***** The data
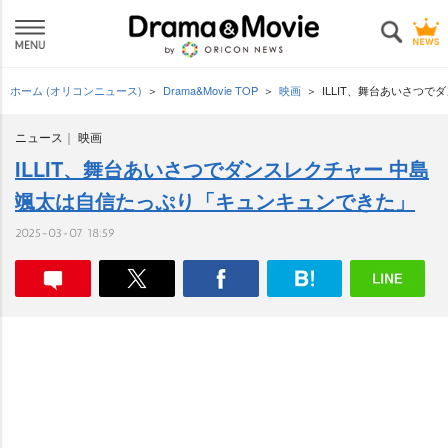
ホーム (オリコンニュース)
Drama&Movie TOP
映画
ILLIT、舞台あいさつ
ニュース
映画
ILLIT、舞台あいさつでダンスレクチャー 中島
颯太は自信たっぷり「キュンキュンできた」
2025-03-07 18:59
**********
***** The data
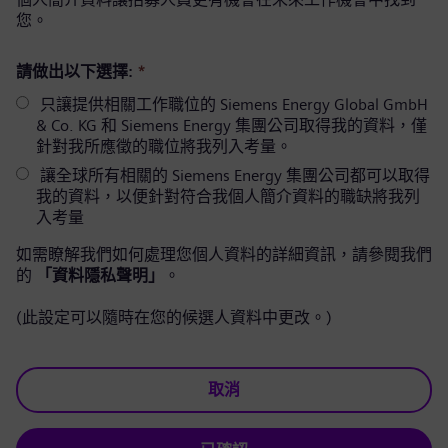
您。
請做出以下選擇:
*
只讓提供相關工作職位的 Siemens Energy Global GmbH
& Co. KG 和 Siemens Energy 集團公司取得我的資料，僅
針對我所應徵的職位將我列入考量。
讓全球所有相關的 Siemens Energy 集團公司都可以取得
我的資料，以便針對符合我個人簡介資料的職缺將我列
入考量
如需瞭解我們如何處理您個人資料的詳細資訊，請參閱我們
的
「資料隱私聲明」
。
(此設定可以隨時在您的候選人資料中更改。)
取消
**********
***** The data
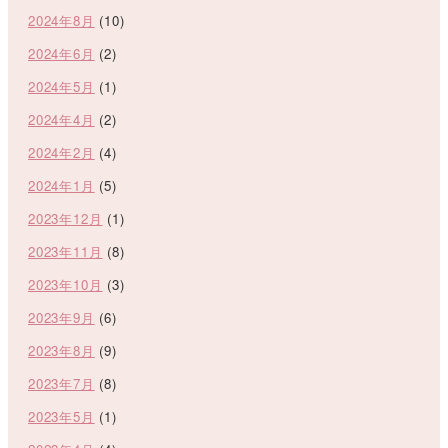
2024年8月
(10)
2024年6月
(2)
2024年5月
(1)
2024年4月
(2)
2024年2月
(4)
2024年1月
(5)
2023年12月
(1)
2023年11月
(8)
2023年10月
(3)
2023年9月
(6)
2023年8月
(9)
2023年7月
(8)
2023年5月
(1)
**********
## What is required
Look above for the line containing "ILLIT、舞台あいさつでダンスレクチャー 中島" and the line containing "2025-03-07 18:59". Transcribe both, with the lines between them, exactly.

## Reply
ILLIT、舞台あいさつでダンスレクチャー 中島
颯太は自信たっぷり「キュンキュンできた」
2025-03-07 18:59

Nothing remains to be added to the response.